Cuvier came to believe that most if not all the animal fossils he examined were remains of species that were now extinct. Near the end of his 1796 paper on living and fossil elephants he said:

All of these facts, consistent among themselves, and not opposed by any report, seem to me to prove the existence of a world previous to ours, destroyed by some kind of catastrophe.

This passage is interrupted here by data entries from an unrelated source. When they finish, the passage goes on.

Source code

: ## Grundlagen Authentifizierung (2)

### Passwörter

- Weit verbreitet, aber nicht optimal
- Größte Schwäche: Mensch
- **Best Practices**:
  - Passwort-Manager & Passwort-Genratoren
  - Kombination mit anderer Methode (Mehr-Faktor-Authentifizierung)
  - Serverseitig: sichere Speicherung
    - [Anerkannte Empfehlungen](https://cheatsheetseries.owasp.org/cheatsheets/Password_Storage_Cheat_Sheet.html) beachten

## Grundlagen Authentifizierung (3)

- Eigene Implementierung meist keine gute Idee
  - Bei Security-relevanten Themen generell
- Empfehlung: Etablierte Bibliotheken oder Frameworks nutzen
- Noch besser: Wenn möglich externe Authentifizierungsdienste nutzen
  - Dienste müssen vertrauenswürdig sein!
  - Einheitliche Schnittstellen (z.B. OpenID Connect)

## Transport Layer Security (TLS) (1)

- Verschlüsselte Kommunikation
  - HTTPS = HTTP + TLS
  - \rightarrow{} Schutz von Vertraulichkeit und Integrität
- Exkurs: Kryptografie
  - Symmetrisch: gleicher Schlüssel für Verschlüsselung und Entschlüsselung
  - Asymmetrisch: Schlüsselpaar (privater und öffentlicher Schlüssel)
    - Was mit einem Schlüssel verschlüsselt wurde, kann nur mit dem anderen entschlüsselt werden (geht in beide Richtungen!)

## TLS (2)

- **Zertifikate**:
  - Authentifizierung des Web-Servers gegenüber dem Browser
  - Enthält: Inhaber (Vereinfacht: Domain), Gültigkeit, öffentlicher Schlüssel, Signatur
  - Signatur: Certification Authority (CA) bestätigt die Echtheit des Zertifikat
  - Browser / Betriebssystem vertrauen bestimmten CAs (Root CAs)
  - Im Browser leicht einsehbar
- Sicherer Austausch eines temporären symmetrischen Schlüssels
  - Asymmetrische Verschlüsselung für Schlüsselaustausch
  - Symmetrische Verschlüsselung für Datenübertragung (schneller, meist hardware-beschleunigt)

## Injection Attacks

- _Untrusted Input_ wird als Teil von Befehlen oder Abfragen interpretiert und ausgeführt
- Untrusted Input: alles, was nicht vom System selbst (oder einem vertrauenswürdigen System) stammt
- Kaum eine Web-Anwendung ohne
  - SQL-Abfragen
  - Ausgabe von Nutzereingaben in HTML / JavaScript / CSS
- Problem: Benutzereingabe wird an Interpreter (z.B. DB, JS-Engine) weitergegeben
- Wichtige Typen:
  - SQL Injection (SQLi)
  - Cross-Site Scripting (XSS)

This led Cuvier to become an active proponent of the geological school of thought called catastrophism that maintained that many of the geological features of the earth and the history of life could be explained by catastrophic events that had caused the extinction of many species of animals. Over the course of his career Cuvier came to believe that there had not been a single catastrophe but several, resulting in a succession of different faunas. He wrote about these ideas many times, in particular he discussed them in great detail in the preliminary discourse (introduction) to a collection of his papers, Recherches sur les ossements fossiles de quadrupèdes (Researches on quadruped fossil bones), on quadruped fossils published in 1812. The ‘Preliminary Discourse’ became very well known, and unauthorized (and in the case of English not entirely accurate) translations were made into English, German and Italian. In 1826 Cuvier would publish a revised version under the name Discours sur les révolutions de la surface du globe (Discourse on the upheavals of the surface of the globe).Baron Georges Cuvier

After Cuvier’s death the catastrophic school of geological thought lost ground to uniformitarianism, as championed by Charles Lyell and others, which claimed that the geological features of the earth were best explained by currently observable forces, such as erosion and volcanism, acting gradually over an extended period of time. However, the increasing interest in the topic of mass extinction starting in the late 20th century has led to a resurgence of interest among historians of science and other scholars in this aspect of Cuvier’s work.

Stratigraphy

Cuvier collaborated for several years with Alexandre Brongniart, an instructor at the Paris mining school, to produce a monograph on the geology of the region around Paris. They published a preliminary version in 1808 and the final version was published in 1811. In this monograph they identified characteristic fossils of different rock layers that they used to analyze the geological column, the ordered layers of sedimentary rock, of the Paris basin. They concluded that the layers had been laid down over an extended period during which there clearly had been faunal succession and that the area had been submerged under sea water at times and at other times under fresh water. Along with William Smith’s work during the same period on a geological map of England, which also used characteristic fossils and the principle of faunal succession to correlate layers of sedimentary rock, the monograph helped establish the scientific discipline of stratigraphy. It was a major development in the history of paleontology and the history of geology.